Und ich war müde. Mir taten alle Knochen weh von dem stundenlangen Sitzen und Liegen auf dem Holzboden. Ich hatte Hunger und Durst, und Julia ging es sicher ebenso. Aber wenn es eine Möglichkeit gab, hier nicht weiter ausharren und in das angrenzende Zimmer starren zu müssen, dann fiel sie mir nicht ein. Ich wiederholte mir einfach, dass etwas passieren würde, bald. Und als Julia mich anschaute, lächelte ich sorglos.
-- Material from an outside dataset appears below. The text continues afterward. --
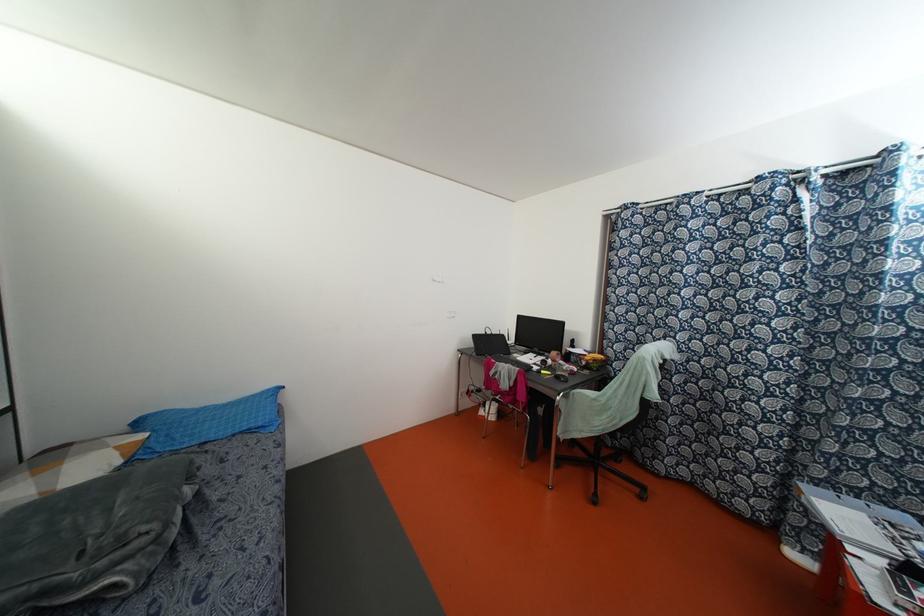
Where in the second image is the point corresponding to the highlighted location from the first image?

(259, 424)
Etwa eine halbe Stunde später hörte Carmody auf. Er stand auf, ließ die Schultern und den Kopf kreisen und streckte den Nacken; er versuchte, seine Steifheit abzuschütteln. Fragend schaute er zu Jake hinüber; ich glaubte, seine Gedanken lesen zu können. Er fragte sich, ob er es wagen konnte, Jake alleine zu lassen, und wenn, wie er es anstellen sollte. Aber dann war ihm etwas eingefallen, auf das ich nicht gekommen war; er öffnete nacheinander alle Fächer von Jakes Schreibpult. Auch ich hatte diese Schubladen durchsucht und wusste, was er finden würde.